Let $(f_n)_n$ be a sequence of functions defined by $$f_n : [0,1] \rightarrow \mathbb{R}: x \mapsto nx^n(1-x). $$
We have $\lim_{n \to \infty} f_n(x) = 0$ for all $x$. My textbook says the convergence isn't uniformly though, and I don't understand why.
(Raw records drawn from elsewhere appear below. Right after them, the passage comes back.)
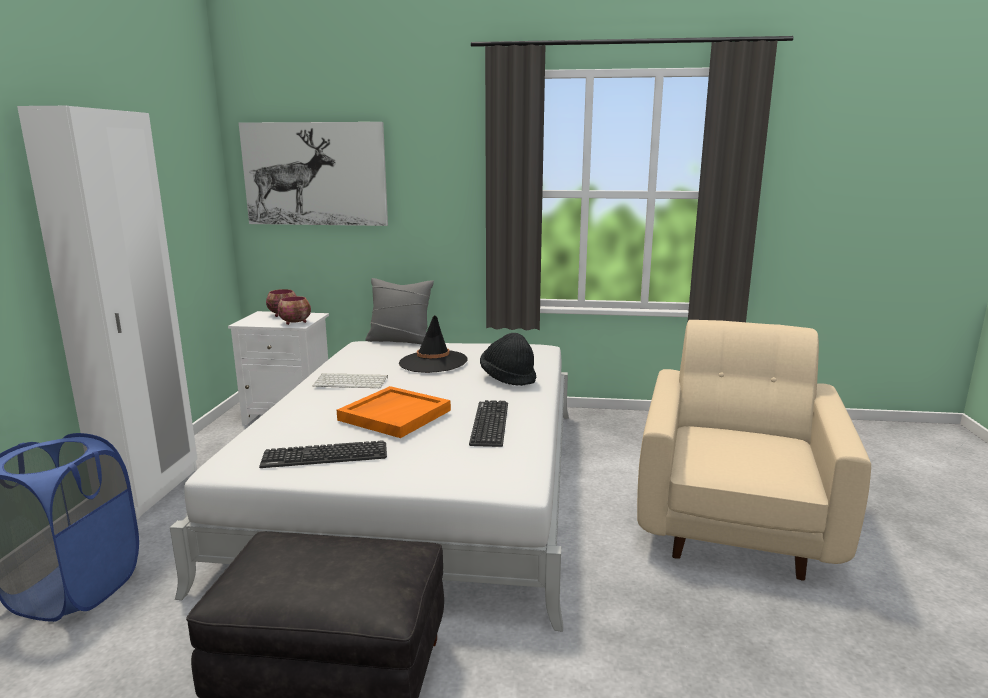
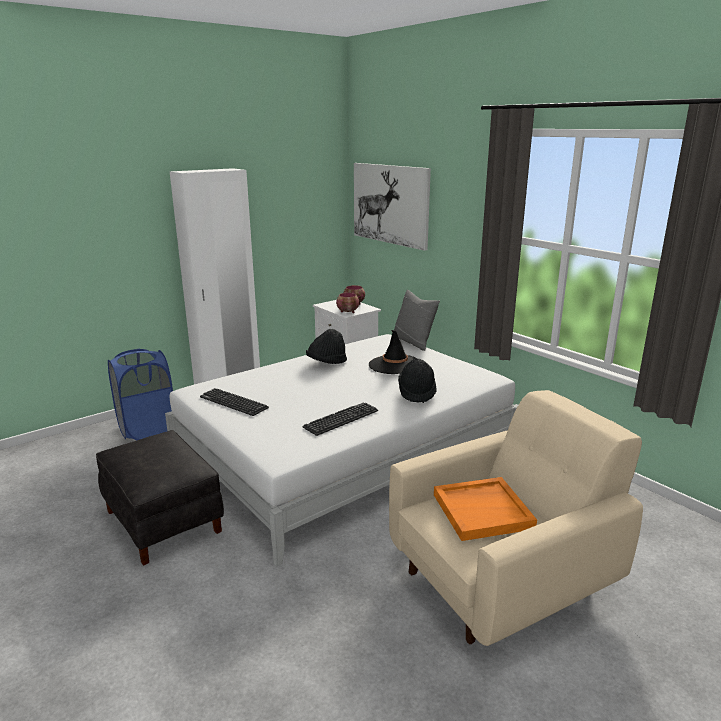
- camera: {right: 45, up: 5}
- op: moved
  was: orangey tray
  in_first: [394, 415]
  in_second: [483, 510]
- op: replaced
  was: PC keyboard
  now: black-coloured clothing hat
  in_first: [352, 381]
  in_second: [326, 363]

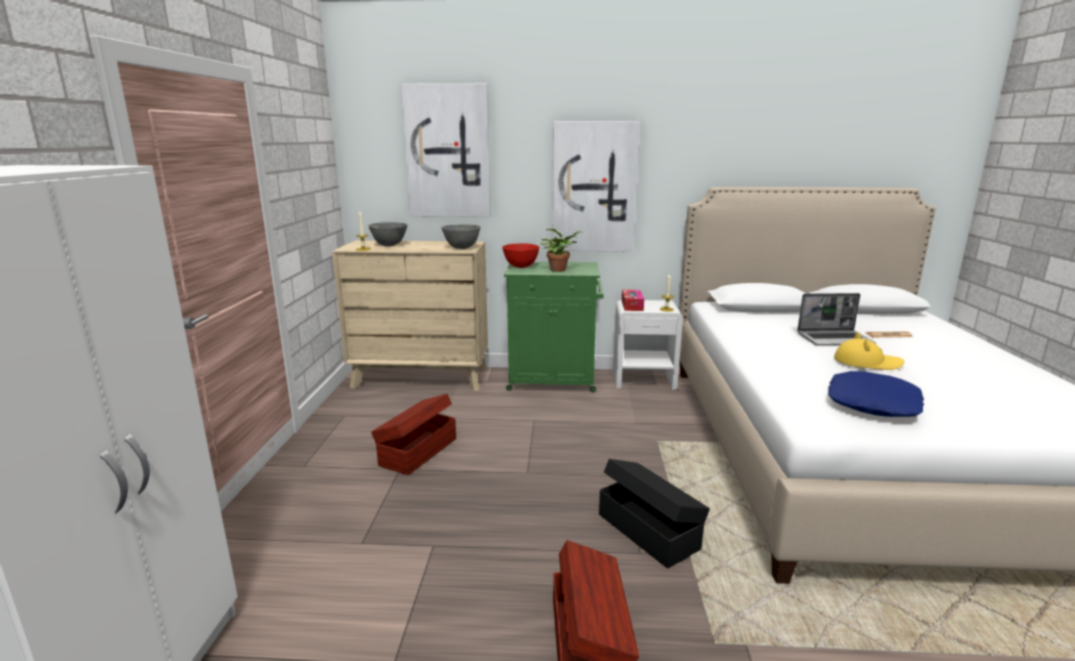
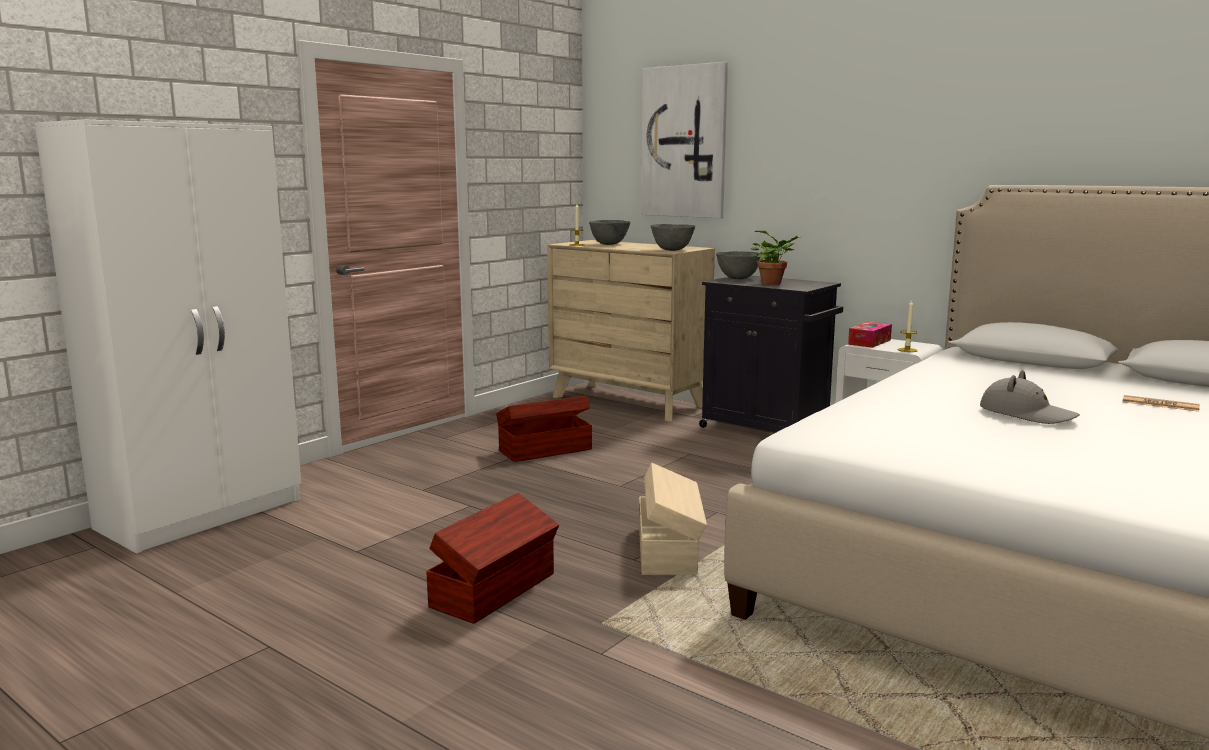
- camera: {right: 35, up: -5}
- op: removed
  was: wall art
  in_first: [594, 187]
- op: removed
  was: laptop
  in_first: [835, 339]
- op: removed
  was: blue cushion
  in_first: [871, 403]
- op: recoloured
  was: red deep dish
  now: grey deep dish
  in_first: [521, 266]
  in_second: [738, 278]
- op: recoloured
  was: green cupboard
  now: black-coloured cupboard
  in_first: [554, 380]
  in_second: [767, 429]
- op: recoloured
  was: black-coloured storage bin
  now: beige-coloured storage bin
  in_first: [648, 530]
  in_second: [668, 549]
- op: recoloured
  was: yellow clothing hat
  now: grey clothing hat
  in_first: [866, 363]
  in_second: [1026, 414]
I computed $$\sup_{x \in [0,1]} |f_n(x) – 0 | = \sup_{x \in [0,1]} | nx^n (1-x) | = \ ? $$
How do I figure out this supremum?
When I use the definition, I see that $$| nx^n(1-x) – 0 | = | nx^n – nx^{n+1}| \leq | nx^n | + | nx^{n+1}| \leq n + n = 2n. $$ And I can never get this smaller than $\epsilon$. But I couldn't find an explicit $\epsilon > 0$ and a $x \in [0,1]$ such that $ |f_n(x)| \geq \epsilon. $
Any help is appreciated.
Best Answer
This is not a solution but it might be useful to others. I decided to investigate the functions geometrically, so I thought I would share in case it brings to light the methods which have been put forward by others.
This demonstrates (non-rigorously) that the function ought not to converge uniformly and it shows the maximum at $\frac{n}{n+1}$ approaching $\frac{1}{e}$ as $n$ grows.